• [EXERCISE DETAILS]:
Could you restate, exactly and with nothing added, the lines from the start of the data through the line that holds "right shoulder: (730, 731)", leaving the pictures out?

[Images with localized body landmarks]
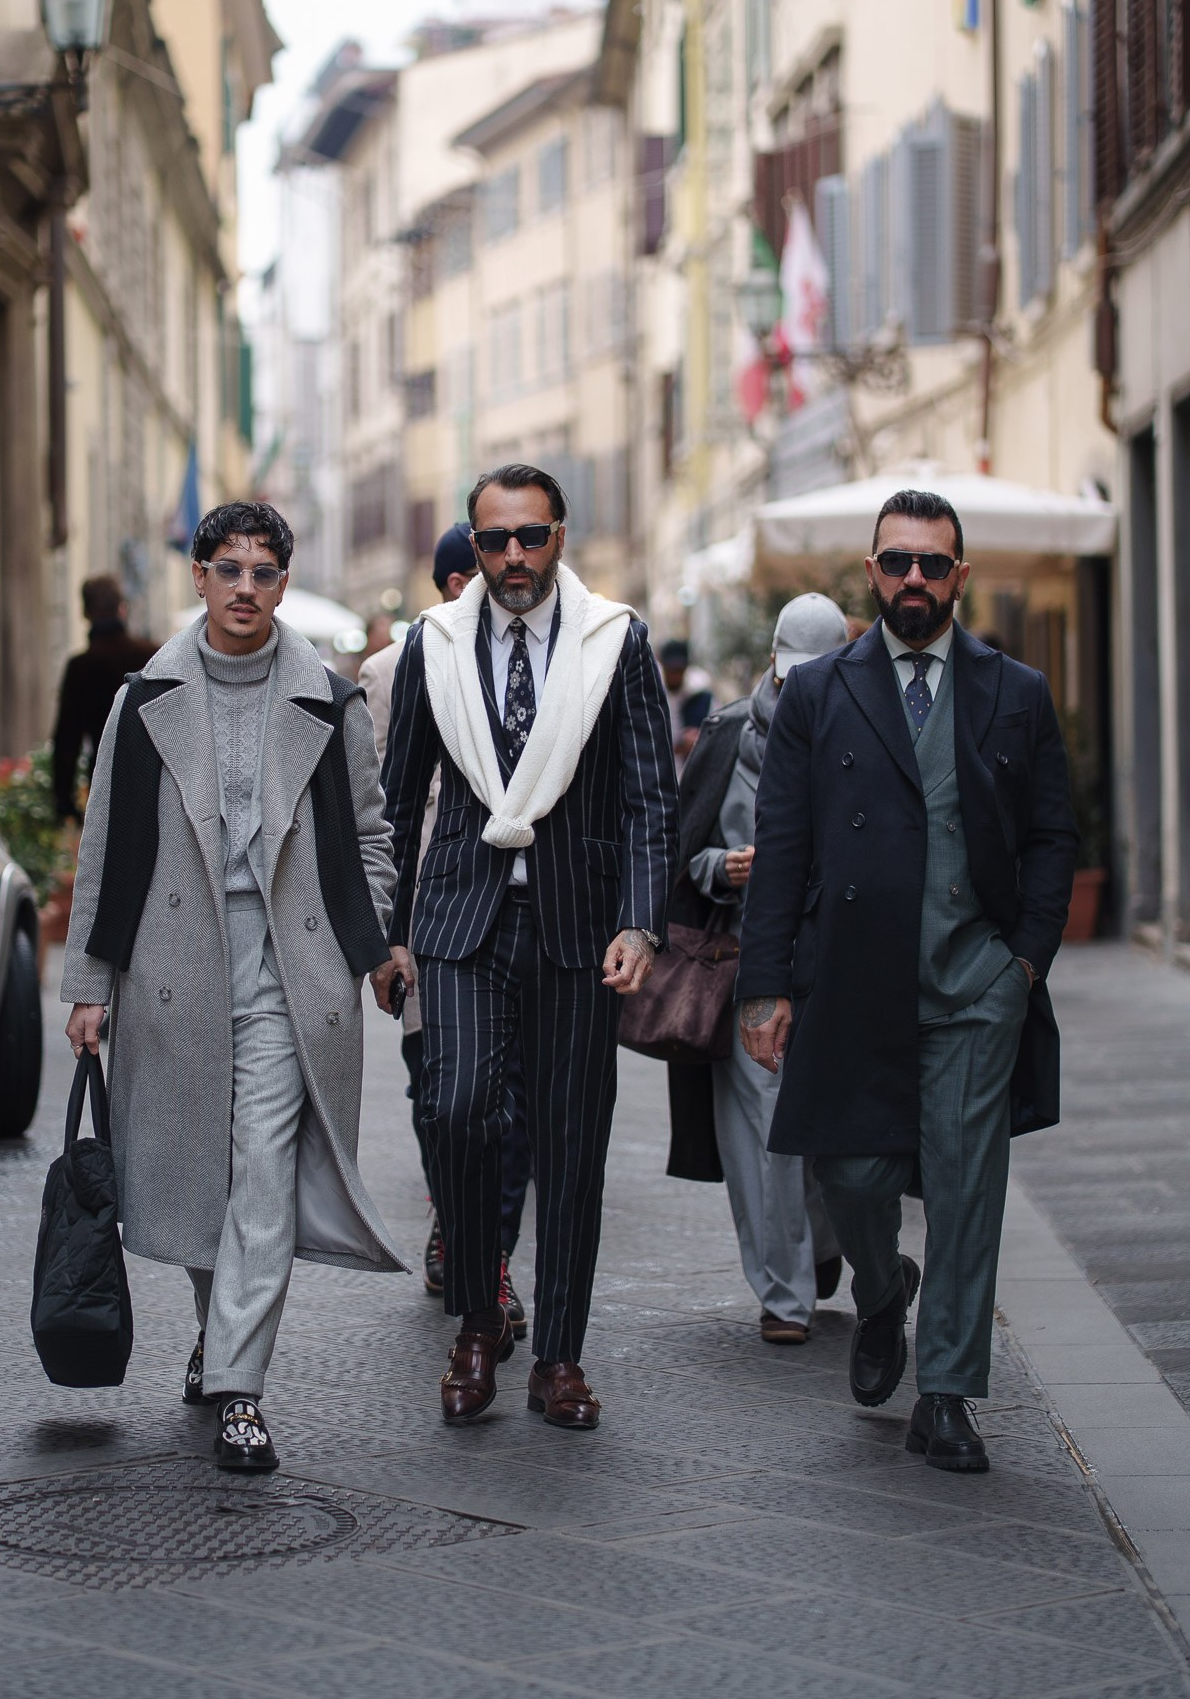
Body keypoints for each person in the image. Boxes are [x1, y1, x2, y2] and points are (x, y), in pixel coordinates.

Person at [61, 500, 409, 1473]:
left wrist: (362, 939)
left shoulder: (330, 700)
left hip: (290, 980)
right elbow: (103, 850)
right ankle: (219, 1334)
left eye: (263, 571)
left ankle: (241, 1388)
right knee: (196, 1182)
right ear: (200, 577)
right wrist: (90, 981)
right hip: (174, 972)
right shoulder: (144, 698)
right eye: (229, 569)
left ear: (283, 583)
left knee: (260, 1174)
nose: (245, 588)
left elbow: (372, 836)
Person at [735, 489, 1077, 1473]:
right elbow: (786, 847)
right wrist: (763, 987)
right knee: (849, 1176)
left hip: (974, 988)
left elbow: (1053, 836)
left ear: (958, 576)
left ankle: (947, 1394)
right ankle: (881, 1292)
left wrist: (1021, 964)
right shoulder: (818, 693)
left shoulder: (1014, 690)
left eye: (931, 563)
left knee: (968, 1190)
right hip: (850, 982)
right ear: (870, 573)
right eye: (895, 563)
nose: (913, 580)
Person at [382, 463, 678, 1429]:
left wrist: (640, 922)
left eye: (531, 537)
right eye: (494, 541)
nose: (513, 557)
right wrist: (387, 937)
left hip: (579, 929)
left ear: (561, 536)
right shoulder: (434, 647)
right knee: (459, 1112)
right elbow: (393, 802)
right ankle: (478, 1319)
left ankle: (559, 1355)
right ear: (473, 547)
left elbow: (647, 799)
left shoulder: (614, 642)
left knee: (570, 1146)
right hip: (461, 923)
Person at [360, 522, 533, 1337]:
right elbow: (377, 808)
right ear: (444, 585)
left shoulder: (537, 658)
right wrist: (382, 932)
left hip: (517, 907)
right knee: (439, 1091)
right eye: (464, 572)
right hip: (429, 911)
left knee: (514, 1102)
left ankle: (488, 1256)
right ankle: (457, 1222)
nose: (482, 582)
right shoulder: (396, 670)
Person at [670, 595, 848, 1344]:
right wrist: (722, 868)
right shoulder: (730, 731)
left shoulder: (863, 733)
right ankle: (784, 1295)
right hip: (742, 962)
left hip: (840, 963)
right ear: (773, 662)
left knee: (832, 1129)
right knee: (760, 1133)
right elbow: (678, 852)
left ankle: (828, 1246)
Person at [51, 575, 158, 821]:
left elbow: (67, 739)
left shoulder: (81, 666)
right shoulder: (153, 655)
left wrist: (63, 803)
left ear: (85, 614)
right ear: (122, 608)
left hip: (106, 786)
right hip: (156, 784)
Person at [659, 638, 714, 770]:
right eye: (671, 670)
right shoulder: (654, 693)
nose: (675, 675)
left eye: (679, 670)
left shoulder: (699, 694)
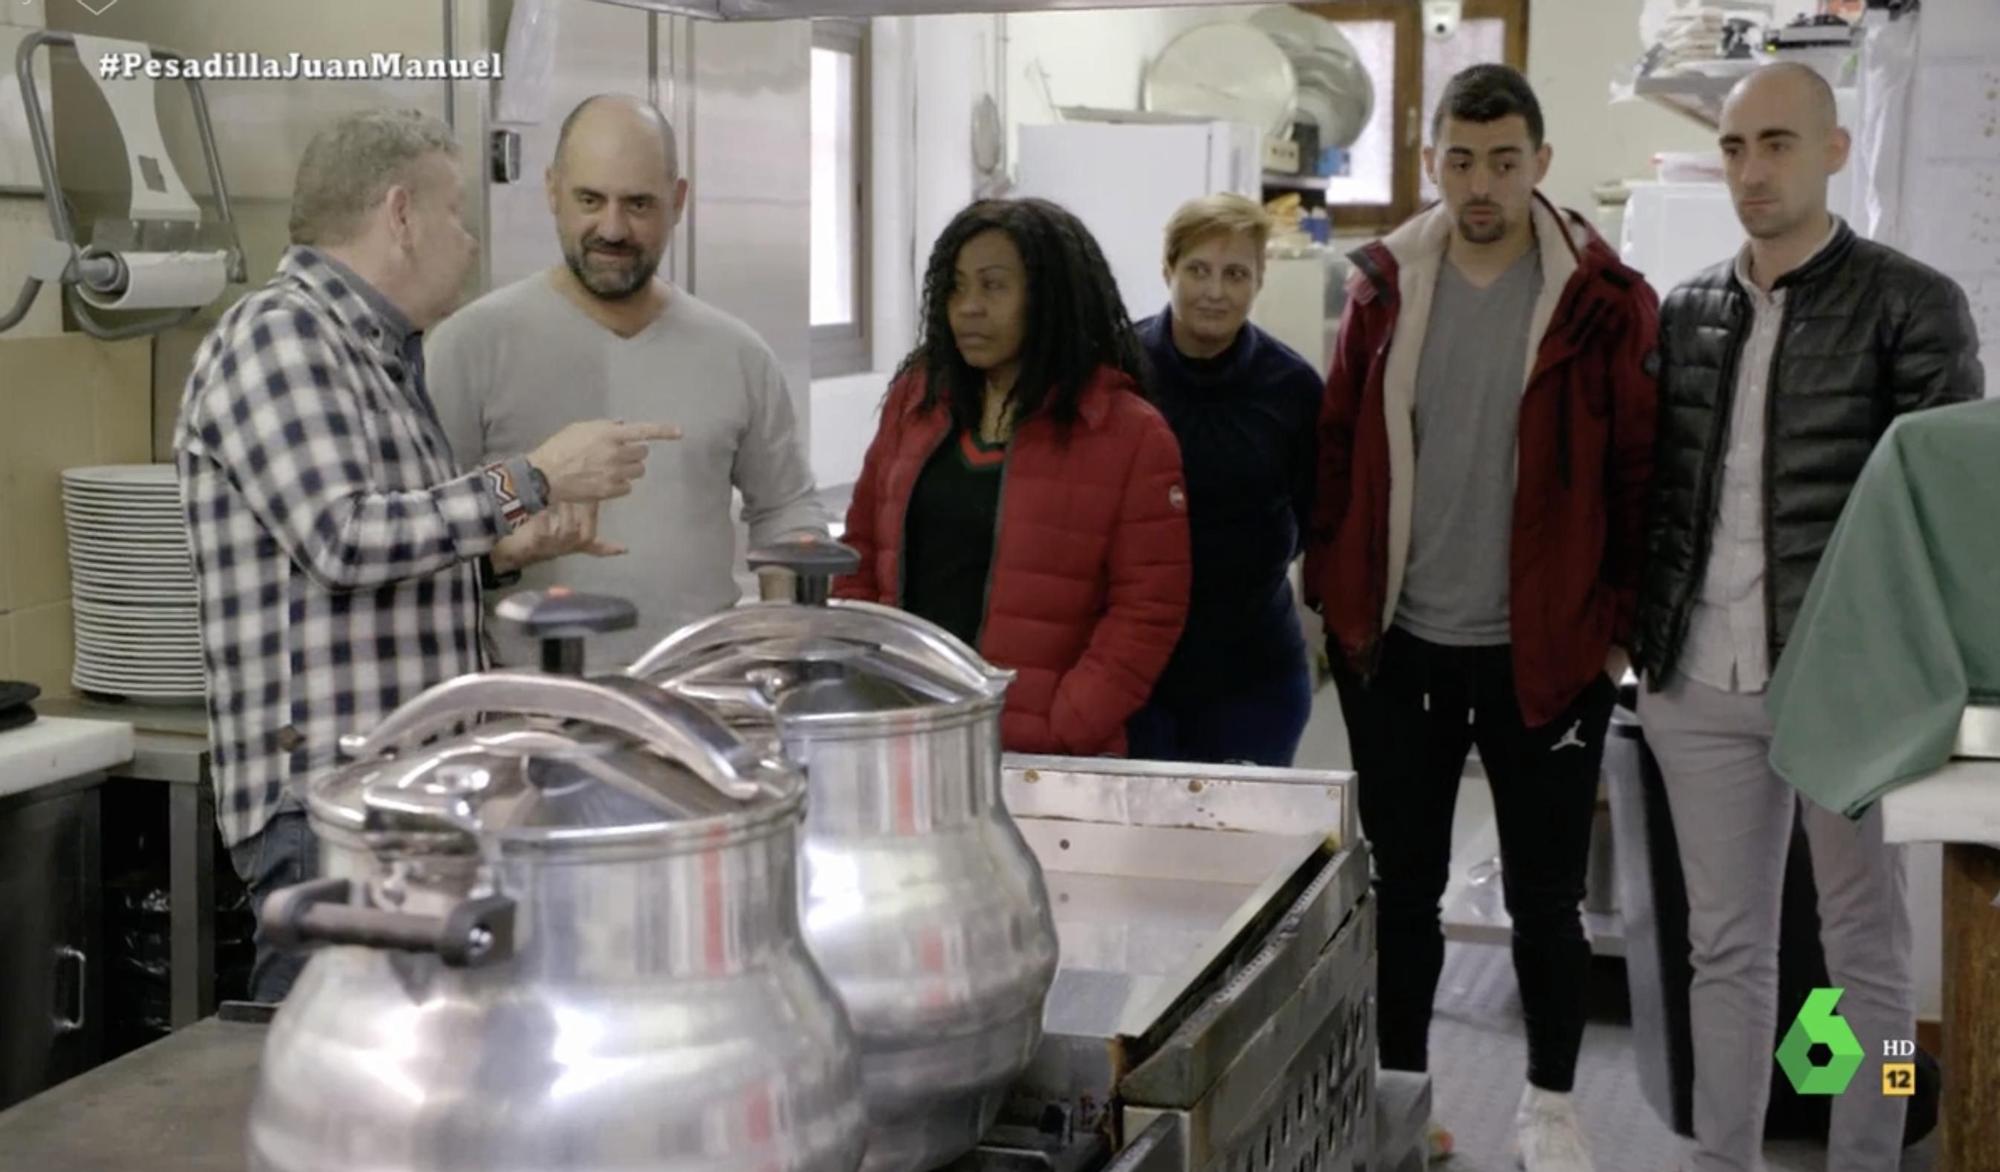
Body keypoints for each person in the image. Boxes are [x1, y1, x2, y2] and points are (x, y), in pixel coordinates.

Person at [176, 109, 676, 1003]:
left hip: (400, 801)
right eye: (456, 214)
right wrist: (531, 477)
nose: (472, 242)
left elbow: (373, 558)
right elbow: (341, 538)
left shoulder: (376, 357)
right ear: (400, 214)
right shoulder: (280, 337)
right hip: (327, 808)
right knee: (336, 1103)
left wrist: (503, 549)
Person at [1302, 64, 1660, 1171]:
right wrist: (1334, 597)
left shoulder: (1603, 301)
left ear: (1538, 164)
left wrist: (1611, 639)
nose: (1480, 184)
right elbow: (1336, 451)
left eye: (1503, 160)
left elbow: (1644, 477)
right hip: (1399, 644)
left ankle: (1549, 1108)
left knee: (1543, 901)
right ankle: (1404, 1102)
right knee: (1400, 892)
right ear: (1430, 165)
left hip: (1542, 656)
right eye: (1459, 159)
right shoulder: (1380, 289)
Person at [1631, 63, 1982, 1172]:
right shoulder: (1684, 309)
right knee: (1723, 949)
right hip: (1697, 671)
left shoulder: (1910, 303)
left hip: (1851, 686)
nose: (1751, 170)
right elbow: (1656, 497)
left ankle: (1866, 1148)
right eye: (1734, 148)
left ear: (1832, 151)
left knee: (1863, 953)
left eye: (1775, 144)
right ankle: (1721, 1157)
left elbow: (1952, 512)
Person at [429, 94, 826, 667]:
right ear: (551, 191)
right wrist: (501, 555)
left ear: (679, 202)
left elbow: (787, 508)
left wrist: (786, 625)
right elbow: (425, 538)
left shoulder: (737, 354)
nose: (612, 229)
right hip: (527, 708)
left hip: (699, 704)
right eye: (590, 199)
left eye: (639, 204)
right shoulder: (469, 346)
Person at [834, 198, 1190, 756]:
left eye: (994, 287)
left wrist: (1062, 724)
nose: (968, 308)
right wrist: (866, 679)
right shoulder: (917, 402)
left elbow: (1148, 609)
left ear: (1050, 299)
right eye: (955, 287)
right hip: (905, 733)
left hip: (1042, 755)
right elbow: (858, 551)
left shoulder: (1128, 433)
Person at [1126, 194, 1321, 767]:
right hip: (1136, 676)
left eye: (1235, 273)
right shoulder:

• [OUTPUT FOR THIS TASK]:
Body keypoints for each person in the image. Boxes are [x1, y1, x2, y2] and points are (x, y), in pixel coordinates.

Person at [61, 500, 409, 1473]:
left wrist: (362, 939)
left shoulder: (330, 700)
left hip: (290, 980)
right elbow: (103, 850)
right ankle: (219, 1334)
left eye: (263, 571)
left ankle: (241, 1388)
right knee: (196, 1182)
right ear: (200, 577)
right wrist: (90, 981)
right hip: (174, 972)
right shoulder: (144, 698)
right eye: (229, 569)
left ear: (283, 583)
left knee: (260, 1174)
nose: (245, 588)
left elbow: (372, 836)
Person at [735, 489, 1077, 1473]:
right elbow: (786, 847)
right wrist: (763, 987)
right knee: (849, 1176)
left hip: (974, 988)
left elbow: (1053, 836)
left ear: (958, 576)
left ankle: (947, 1394)
right ankle: (881, 1292)
left wrist: (1021, 964)
right shoulder: (818, 693)
left shoulder: (1014, 690)
left eye: (931, 563)
left knee: (968, 1190)
right hip: (850, 982)
right ear: (870, 573)
right eye: (895, 563)
nose: (913, 580)
Person at [382, 463, 678, 1429]:
left wrist: (640, 922)
left eye: (531, 537)
right eye: (494, 541)
nose: (513, 557)
right wrist: (387, 937)
left hip: (579, 929)
left ear: (561, 536)
right shoulder: (434, 647)
right knee: (459, 1112)
right elbow: (393, 802)
right ankle: (478, 1319)
left ankle: (559, 1355)
right ear: (473, 547)
left elbow: (647, 799)
left shoulder: (614, 642)
left knee: (570, 1146)
right hip: (461, 923)
Person at [360, 522, 533, 1337]:
right elbow: (377, 808)
right ear: (444, 585)
left shoulder: (537, 658)
right wrist: (382, 932)
left hip: (517, 907)
right knee: (439, 1091)
right eye: (464, 572)
right hip: (429, 911)
left knee: (514, 1102)
left ankle: (488, 1256)
right ankle: (457, 1222)
nose: (482, 582)
right shoulder: (396, 670)
Person at [670, 595, 848, 1344]:
right wrist: (722, 868)
right shoulder: (730, 731)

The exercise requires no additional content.